• **Work instruction**
Write what comes next in the passage on confidence and security building between South Korea and Japan, beginning after its final sentence.

══ Text passage

Confidence and Security Building between South Korea and Japan
Kang, C S Eliot; Kaseda, Yoshinori, Political and Military Sociology
South Korea and Japan had limited direct bilateral military ties during the Cold War though both were key allies of the United States in East Asia. With the end of the Cold War, however, South Korea and Japan started to engage in confidence and security building measures (CSBMs) as the U.S. military deployment in the region came into question. These measures were initiated as a response to uncertainties about each other's security policy in the post-Cold War environment. However, the sharp rise of the mutual North Korean threat in recent years has given the two countries a more compelling reason for the CSBMs. Nonetheless, it remains to be seen whether these bilateral military-tomilitary contacts will have a lasting impact on bilateral security relations.
In recent years, South Korea and Japan have significantly increased confidence and security building measures (CSBMs) between their respective armed forces. Although these measures were initiated as a response to uncertainties about each other's security policy in the post-Cold War environment, the sharp rise of the mutual North Korean threat has been the primary driver of the recent bilateral military contacts. Saddled with severe economic problems and bereft of reliable allies, North Korea has become even more militant and provocative than in the past, threatening to develop nuclear weapons and testing long-range ballistic missiles. This North Korean militancy has dampened the anxiety felt by South Korea and Japan about each other.
However, the suppression of this security anxiety may last only as long as the North Korean threat. In this context, the confidence building and security enhancing measures now underway may prove inadequate. To reduce the potentially dangerous uncertainty in the bilateral relationship, leaders in Seoul and Tokyo need to nurture a sense of security partnership in maintaining peace and stability in East Asia. Investing in more meaningful CSBMs now could make a difference in the future direction of bilateral security relations.

════
══ Information supplied

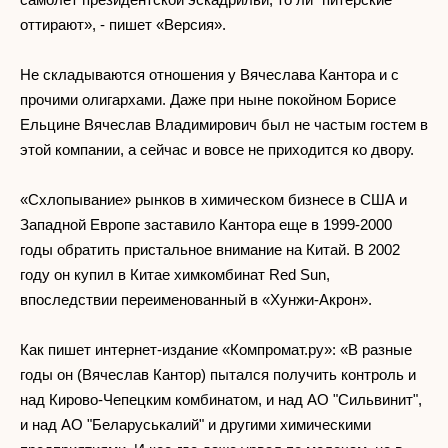
оттирают», - пишет «Версия».
Не складываются отношения у Вячеслава Кантора и с
прочими олигархами. Даже при ныне покойном Борисе
Ельцине Вячеслав Владимирович был не частым гостем в
этой компании, а сейчас и вовсе не приходится ко двору.
«Схлопывание» рынков в химическом бизнесе в США и
Западной Европе заставило Кантора еще в 1999-2000
годы обратить пристальное внимание на Китай. В 2002
году он купил в Китае химкомбинат Red Sun,
впоследствии переименованный в «Хунжи-Акрон».
Как пишет интернет-издание «Компромат.ру»: «В разные
годы он (Вячеслав Кантор) пытался получить контроль и
над Кирово-Чепецким комбинатом, и над АО "Сильвинит",
и над АО "Беларуськалий" и другими химическими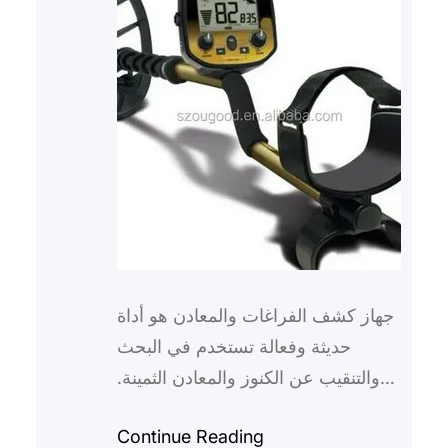
جهاز كشف الفراغات والمعادن هو أداة
حديثة وفعالة تستخدم في البحث
والتنقيب عن الكنوز والمعادن الثمينة.
إن استخدام هذا الجهاز يعتبر من أهم
Continue Reading
الوسائل في عالم الت…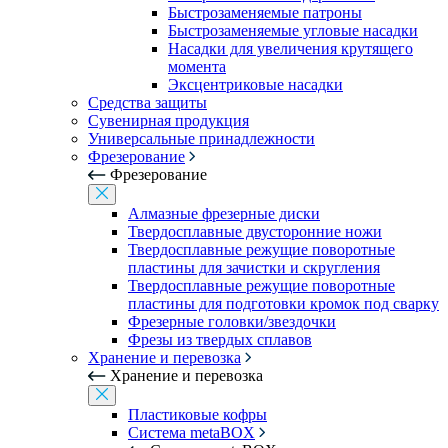
Быстрозаменяемые патроны
Быстрозаменяемые угловые насадки
Насадки для увеличения крутящего
момента
Эксцентриковые насадки
Средства защиты
Сувенирная продукция
Универсальные принадлежности
Фрезерование
Фрезерование
Алмазные фрезерные диски
Твердосплавные двусторонние ножи
Твердосплавные режущие поворотные
пластины для зачистки и скругления
Твердосплавные режущие поворотные
пластины для подготовки кромок под сварку
Фрезерные головки/звездочки
Фрезы из твердых сплавов
Хранение и перевозка
Хранение и перевозка
Пластиковые кофры
Система metaBOX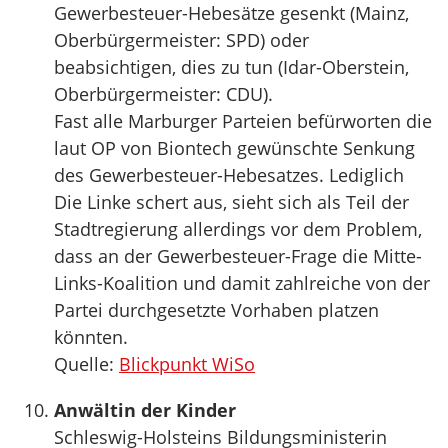
Gewerbesteuer-Hebesätze gesenkt (Mainz,
Oberbürgermeister: SPD) oder
beabsichtigen, dies zu tun (Idar-Oberstein,
Oberbürgermeister: CDU).
Fast alle Marburger Parteien befürworten die
laut OP von Biontech gewünschte Senkung
des Gewerbesteuer-Hebesatzes. Lediglich
Die Linke schert aus, sieht sich als Teil der
Stadtregierung allerdings vor dem Problem,
dass an der Gewerbesteuer-Frage die Mitte-
Links-Koalition und damit zahlreiche von der
Partei durchgesetzte Vorhaben platzen
könnten.
Quelle:
Blickpunkt WiSo
Anwältin der Kinder
Schleswig-Holsteins Bildungsministerin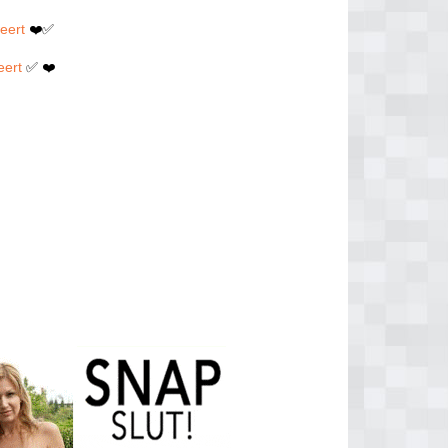
eert
❤️✅
eert
✅ ❤️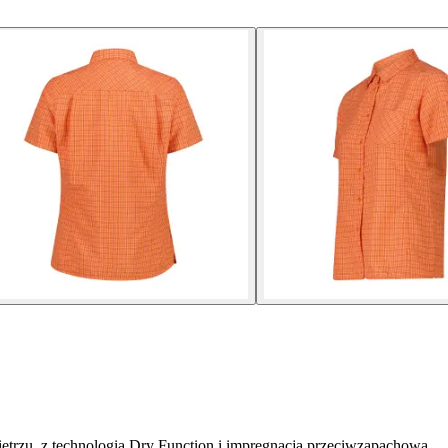
trzu, z technologią Dry Function i impregnacją przeciwzapachową.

════

• **Answer to this task**
THE POST-COLD WAR STRATEGIC CONTEXT
Given their reputation for mutual disdain toward and distrust of each other, South Korea and Japan may have surprised many with their increased security cooperation in recent years. Indeed, there are very few studies on South Korea-Japan security relations in the post-Cold War period. Excellent empirical studies by Chong-Sik Lee (1985) and Brian Bridges (1993) are now dated. A more recent study by Victor D. Cha (1999) sheds some light on the subject; however, his theoretically sophisticated work still focuses mostly on the Cold War era to explain the dynamics of South Korea-Japan security cooperation in terms of the perceived level of U.S. military commitment to their respective security.' We focus our study on the post-Cold War era. Our analysis is guided by a "postclassical realist" view on international relations that emphasizes perceived threat and probability of conflicts as they affect the security calculations of Seoul and Tokyo:2
As even a casual observer of East Asian affairs would note, despite the fact that South Korea and Japan are allies of the United States, during the Cold War, neither country made much of an effort to promote direct bilateral security ties. The South Koreans, well-protected by the United States, harbored bitter memories of Japanese colonialism while the Japanese, also well-protected by the United States, were reluctant to get involved in other entangling commitments.' Although the end of the Cold War did not alter many South Koreans' negative perception of Japan and did not fundamentally transform Japan's circumspect attitude toward alliances, it did change the strategic calculation in Seoul and Tokyo.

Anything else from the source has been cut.